**Exercise brief:** Only certain lines below are wanted: those starting at the line containing "power microscopy histopathology" and ending at the line containing "brown stain highlights", both included, each retyped exactly.

**Exercise data:**
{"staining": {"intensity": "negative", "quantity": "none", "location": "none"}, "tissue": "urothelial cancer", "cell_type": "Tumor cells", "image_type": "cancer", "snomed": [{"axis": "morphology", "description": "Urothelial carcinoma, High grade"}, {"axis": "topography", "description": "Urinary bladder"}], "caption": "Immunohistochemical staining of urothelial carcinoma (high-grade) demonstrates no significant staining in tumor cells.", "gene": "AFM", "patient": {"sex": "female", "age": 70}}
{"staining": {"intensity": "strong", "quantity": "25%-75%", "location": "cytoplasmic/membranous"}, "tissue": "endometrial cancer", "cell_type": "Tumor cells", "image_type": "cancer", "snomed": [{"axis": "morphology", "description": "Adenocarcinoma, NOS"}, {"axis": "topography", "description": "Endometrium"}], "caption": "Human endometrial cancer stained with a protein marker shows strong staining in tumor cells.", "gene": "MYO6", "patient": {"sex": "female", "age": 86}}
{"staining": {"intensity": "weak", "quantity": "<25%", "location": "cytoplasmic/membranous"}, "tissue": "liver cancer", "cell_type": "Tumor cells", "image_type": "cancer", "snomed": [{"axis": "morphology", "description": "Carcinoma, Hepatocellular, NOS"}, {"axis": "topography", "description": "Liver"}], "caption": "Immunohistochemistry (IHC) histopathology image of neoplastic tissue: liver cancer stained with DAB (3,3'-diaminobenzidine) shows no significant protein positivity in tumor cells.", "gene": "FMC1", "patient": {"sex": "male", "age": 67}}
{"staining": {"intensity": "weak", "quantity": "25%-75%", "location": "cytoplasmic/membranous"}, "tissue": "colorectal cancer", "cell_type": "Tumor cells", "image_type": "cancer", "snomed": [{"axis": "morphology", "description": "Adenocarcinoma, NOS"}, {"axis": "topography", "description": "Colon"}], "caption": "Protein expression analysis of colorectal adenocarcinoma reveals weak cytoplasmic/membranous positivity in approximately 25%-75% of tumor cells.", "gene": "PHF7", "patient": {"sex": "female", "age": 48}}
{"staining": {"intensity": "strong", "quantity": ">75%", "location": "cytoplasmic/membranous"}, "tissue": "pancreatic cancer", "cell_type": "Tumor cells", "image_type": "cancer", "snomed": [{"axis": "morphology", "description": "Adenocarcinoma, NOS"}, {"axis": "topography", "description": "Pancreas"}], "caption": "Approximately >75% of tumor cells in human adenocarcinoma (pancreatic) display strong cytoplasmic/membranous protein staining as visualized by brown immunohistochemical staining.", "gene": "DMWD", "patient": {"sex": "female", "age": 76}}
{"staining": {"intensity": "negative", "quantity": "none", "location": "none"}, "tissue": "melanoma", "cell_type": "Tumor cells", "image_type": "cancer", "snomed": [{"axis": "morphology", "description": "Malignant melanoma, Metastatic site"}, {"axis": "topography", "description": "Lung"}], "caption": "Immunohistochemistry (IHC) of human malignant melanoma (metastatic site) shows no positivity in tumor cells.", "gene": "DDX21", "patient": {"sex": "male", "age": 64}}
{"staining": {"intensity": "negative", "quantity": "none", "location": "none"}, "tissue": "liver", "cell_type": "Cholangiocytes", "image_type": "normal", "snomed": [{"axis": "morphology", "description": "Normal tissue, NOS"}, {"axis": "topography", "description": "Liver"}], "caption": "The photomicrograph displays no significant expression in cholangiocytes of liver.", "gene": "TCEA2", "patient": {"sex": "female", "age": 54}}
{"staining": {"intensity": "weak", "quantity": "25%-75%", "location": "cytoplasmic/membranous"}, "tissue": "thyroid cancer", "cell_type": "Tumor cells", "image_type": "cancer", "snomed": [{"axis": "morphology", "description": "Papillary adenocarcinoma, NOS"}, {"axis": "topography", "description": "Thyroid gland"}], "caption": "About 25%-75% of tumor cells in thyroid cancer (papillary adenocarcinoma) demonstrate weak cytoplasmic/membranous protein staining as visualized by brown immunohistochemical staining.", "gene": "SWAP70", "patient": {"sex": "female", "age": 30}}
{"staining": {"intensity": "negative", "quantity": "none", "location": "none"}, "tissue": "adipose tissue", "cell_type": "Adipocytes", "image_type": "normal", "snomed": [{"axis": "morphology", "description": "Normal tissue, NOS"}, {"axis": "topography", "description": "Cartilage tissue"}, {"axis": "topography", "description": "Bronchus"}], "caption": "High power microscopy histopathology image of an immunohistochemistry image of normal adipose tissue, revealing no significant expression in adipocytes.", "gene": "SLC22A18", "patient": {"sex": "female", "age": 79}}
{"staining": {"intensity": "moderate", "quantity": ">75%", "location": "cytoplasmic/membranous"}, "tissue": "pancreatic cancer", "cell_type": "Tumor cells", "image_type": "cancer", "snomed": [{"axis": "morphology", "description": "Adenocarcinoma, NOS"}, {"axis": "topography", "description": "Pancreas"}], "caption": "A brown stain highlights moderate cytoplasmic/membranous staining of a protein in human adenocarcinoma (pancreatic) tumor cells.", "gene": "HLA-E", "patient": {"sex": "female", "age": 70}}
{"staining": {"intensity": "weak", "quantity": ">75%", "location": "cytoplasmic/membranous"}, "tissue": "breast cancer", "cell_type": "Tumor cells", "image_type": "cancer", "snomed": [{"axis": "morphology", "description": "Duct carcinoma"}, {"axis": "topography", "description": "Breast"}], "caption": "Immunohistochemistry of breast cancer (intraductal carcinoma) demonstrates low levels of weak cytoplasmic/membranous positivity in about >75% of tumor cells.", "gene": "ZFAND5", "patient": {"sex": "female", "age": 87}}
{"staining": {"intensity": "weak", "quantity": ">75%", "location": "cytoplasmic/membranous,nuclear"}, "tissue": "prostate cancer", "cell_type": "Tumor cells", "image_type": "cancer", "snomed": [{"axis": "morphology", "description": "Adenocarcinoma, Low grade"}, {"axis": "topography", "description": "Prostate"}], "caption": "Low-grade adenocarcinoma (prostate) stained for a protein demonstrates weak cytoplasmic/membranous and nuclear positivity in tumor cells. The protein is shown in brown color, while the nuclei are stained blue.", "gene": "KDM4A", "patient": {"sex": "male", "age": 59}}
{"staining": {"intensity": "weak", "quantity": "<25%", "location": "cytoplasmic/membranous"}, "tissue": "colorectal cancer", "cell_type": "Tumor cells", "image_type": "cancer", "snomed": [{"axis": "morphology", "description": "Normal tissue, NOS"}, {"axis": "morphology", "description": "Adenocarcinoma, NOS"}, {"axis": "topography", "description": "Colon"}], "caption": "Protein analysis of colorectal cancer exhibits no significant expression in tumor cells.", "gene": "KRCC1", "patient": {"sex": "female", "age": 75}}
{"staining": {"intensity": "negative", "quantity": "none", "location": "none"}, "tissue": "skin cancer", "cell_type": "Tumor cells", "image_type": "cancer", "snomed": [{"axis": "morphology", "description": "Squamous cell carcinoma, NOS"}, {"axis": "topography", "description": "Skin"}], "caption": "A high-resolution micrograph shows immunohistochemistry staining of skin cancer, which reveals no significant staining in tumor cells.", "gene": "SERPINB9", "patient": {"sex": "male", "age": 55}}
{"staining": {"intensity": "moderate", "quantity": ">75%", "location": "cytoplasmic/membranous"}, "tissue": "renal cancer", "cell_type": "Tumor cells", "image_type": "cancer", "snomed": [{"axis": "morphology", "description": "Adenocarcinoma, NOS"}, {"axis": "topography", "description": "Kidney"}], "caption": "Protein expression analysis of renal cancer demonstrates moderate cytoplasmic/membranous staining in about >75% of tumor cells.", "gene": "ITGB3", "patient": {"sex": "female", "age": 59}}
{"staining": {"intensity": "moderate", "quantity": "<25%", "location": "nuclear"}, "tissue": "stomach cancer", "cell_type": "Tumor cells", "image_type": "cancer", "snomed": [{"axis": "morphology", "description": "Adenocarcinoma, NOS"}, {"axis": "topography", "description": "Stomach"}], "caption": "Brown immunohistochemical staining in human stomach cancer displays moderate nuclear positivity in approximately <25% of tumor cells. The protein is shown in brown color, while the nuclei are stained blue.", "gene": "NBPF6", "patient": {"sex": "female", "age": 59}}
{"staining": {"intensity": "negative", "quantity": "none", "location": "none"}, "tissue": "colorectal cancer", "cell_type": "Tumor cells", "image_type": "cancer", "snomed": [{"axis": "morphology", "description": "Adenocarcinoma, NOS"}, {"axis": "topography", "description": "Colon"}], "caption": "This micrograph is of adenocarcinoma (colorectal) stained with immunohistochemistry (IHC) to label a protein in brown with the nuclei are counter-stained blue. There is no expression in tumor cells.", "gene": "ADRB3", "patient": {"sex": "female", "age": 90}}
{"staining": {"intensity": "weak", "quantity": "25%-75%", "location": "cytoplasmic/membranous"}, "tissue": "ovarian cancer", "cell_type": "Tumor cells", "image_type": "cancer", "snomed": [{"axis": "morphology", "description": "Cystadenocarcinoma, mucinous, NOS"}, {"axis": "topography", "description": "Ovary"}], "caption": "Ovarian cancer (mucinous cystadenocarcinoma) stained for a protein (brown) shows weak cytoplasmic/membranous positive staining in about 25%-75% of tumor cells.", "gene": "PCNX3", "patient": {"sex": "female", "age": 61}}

**Answer section:**
{"staining": {"intensity": "negative", "quantity": "none", "location": "none"}, "tissue": "adipose tissue", "cell_type": "Adipocytes", "image_type": "normal", "snomed": [{"axis": "morphology", "description": "Normal tissue, NOS"}, {"axis": "topography", "description": "Cartilage tissue"}, {"axis": "topography", "description": "Bronchus"}], "caption": "High power microscopy histopathology image of an immunohistochemistry image of normal adipose tissue, revealing no significant expression in adipocytes.", "gene": "SLC22A18", "patient": {"sex": "female", "age": 79}}
{"staining": {"intensity": "moderate", "quantity": ">75%", "location": "cytoplasmic/membranous"}, "tissue": "pancreatic cancer", "cell_type": "Tumor cells", "image_type": "cancer", "snomed": [{"axis": "morphology", "description": "Adenocarcinoma, NOS"}, {"axis": "topography", "description": "Pancreas"}], "caption": "A brown stain highlights moderate cytoplasmic/membranous staining of a protein in human adenocarcinoma (pancreatic) tumor cells.", "gene": "HLA-E", "patient": {"sex": "female", "age": 70}}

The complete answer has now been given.